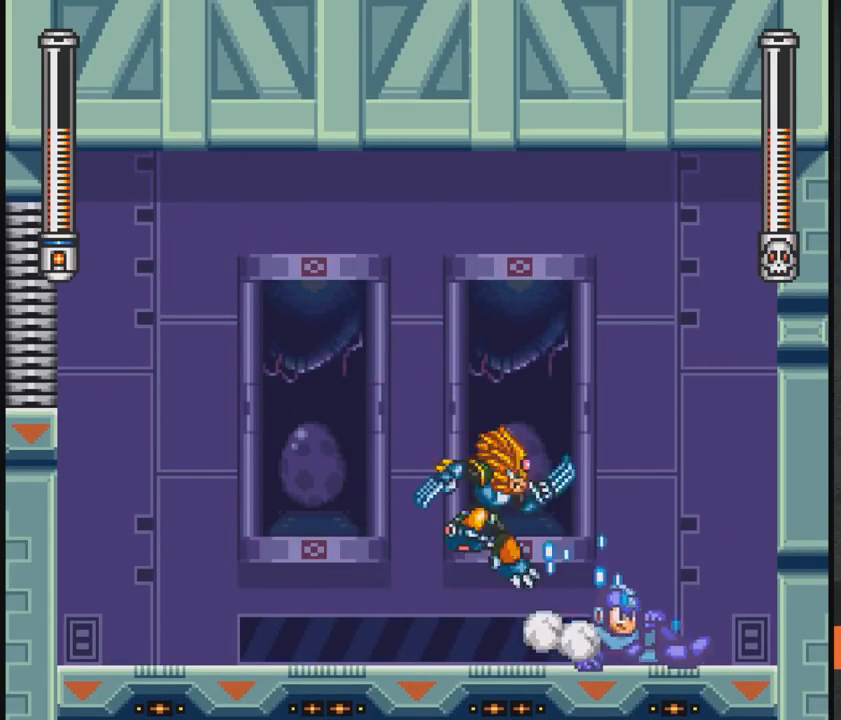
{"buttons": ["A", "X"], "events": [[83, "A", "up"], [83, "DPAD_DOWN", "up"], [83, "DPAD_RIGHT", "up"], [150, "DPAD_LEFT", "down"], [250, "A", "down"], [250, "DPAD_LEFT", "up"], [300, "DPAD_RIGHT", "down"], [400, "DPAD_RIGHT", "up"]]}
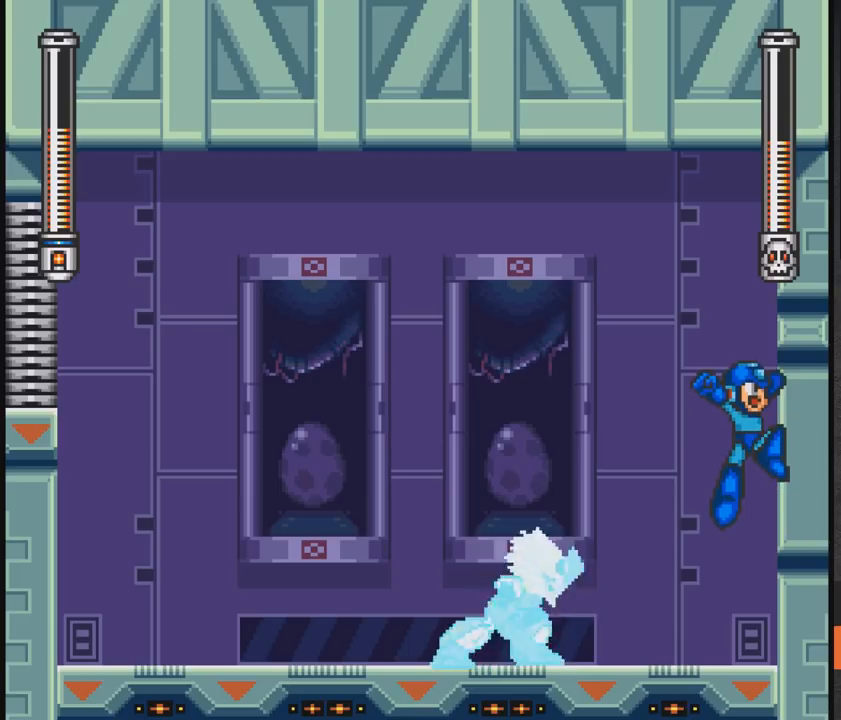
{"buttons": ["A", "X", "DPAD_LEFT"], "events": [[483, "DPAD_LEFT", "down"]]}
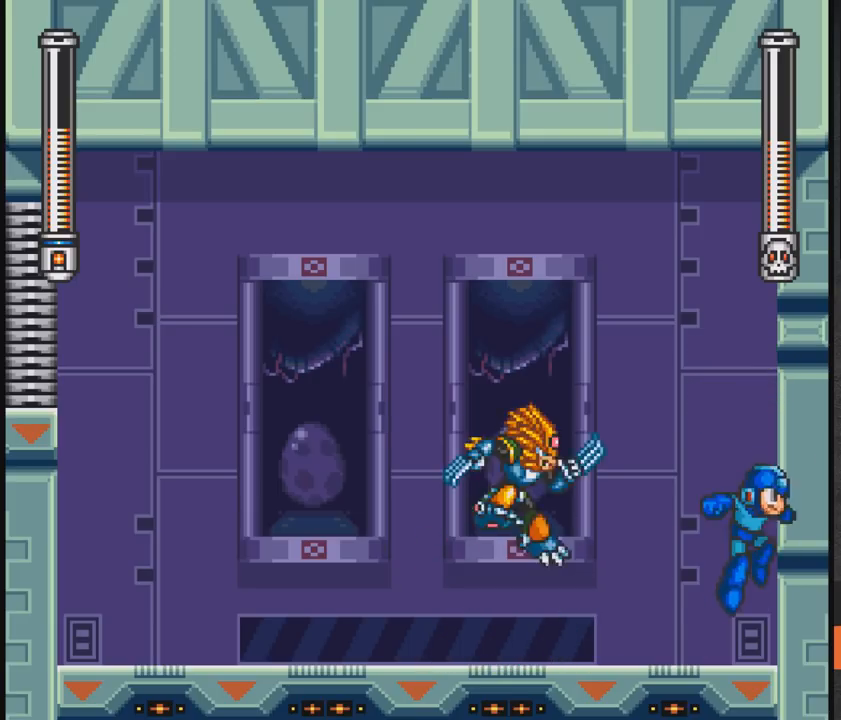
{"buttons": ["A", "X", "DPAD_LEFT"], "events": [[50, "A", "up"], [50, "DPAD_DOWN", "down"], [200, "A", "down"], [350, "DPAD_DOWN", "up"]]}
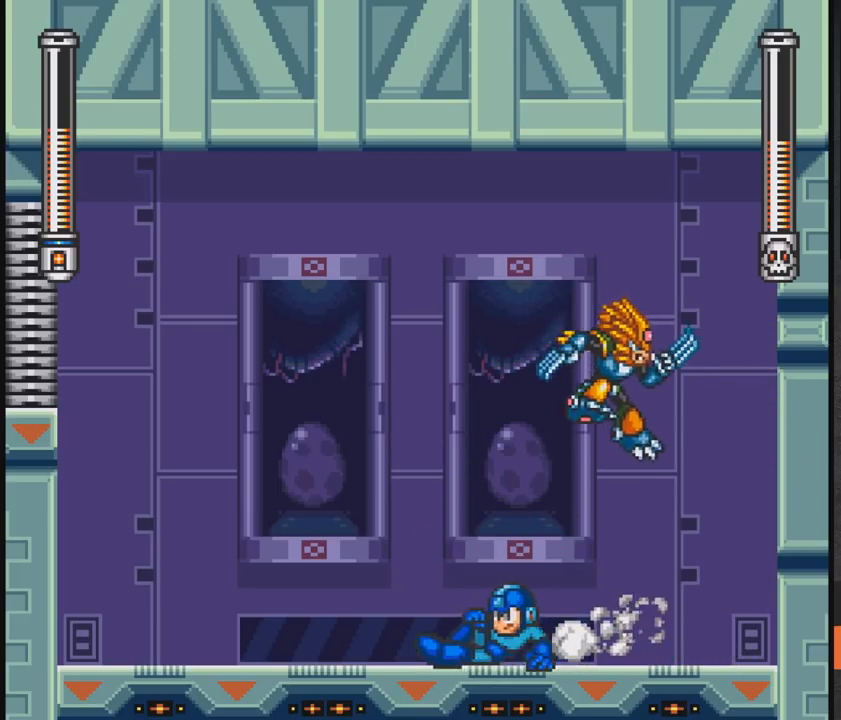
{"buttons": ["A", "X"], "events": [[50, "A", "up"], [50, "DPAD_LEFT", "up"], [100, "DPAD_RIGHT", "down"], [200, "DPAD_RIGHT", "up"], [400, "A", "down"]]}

#### [EXERCISE]
Every line of the material should be repeated precisely; pictures are to be excluded.

#### [TASK SOLUTION]
{"buttons": ["A", "X"], "events": [[83, "A", "up"], [83, "DPAD_DOWN", "up"], [83, "DPAD_RIGHT", "up"], [150, "DPAD_LEFT", "down"], [250, "A", "down"], [250, "DPAD_LEFT", "up"], [300, "DPAD_RIGHT", "down"], [400, "DPAD_RIGHT", "up"]]}
{"buttons": ["A", "X", "DPAD_LEFT"], "events": [[483, "DPAD_LEFT", "down"]]}
{"buttons": ["A", "X", "DPAD_LEFT"], "events": [[50, "A", "up"], [50, "DPAD_DOWN", "down"], [200, "A", "down"], [350, "DPAD_DOWN", "up"]]}
{"buttons": ["A", "X"], "events": [[50, "A", "up"], [50, "DPAD_LEFT", "up"], [100, "DPAD_RIGHT", "down"], [200, "DPAD_RIGHT", "up"], [400, "A", "down"]]}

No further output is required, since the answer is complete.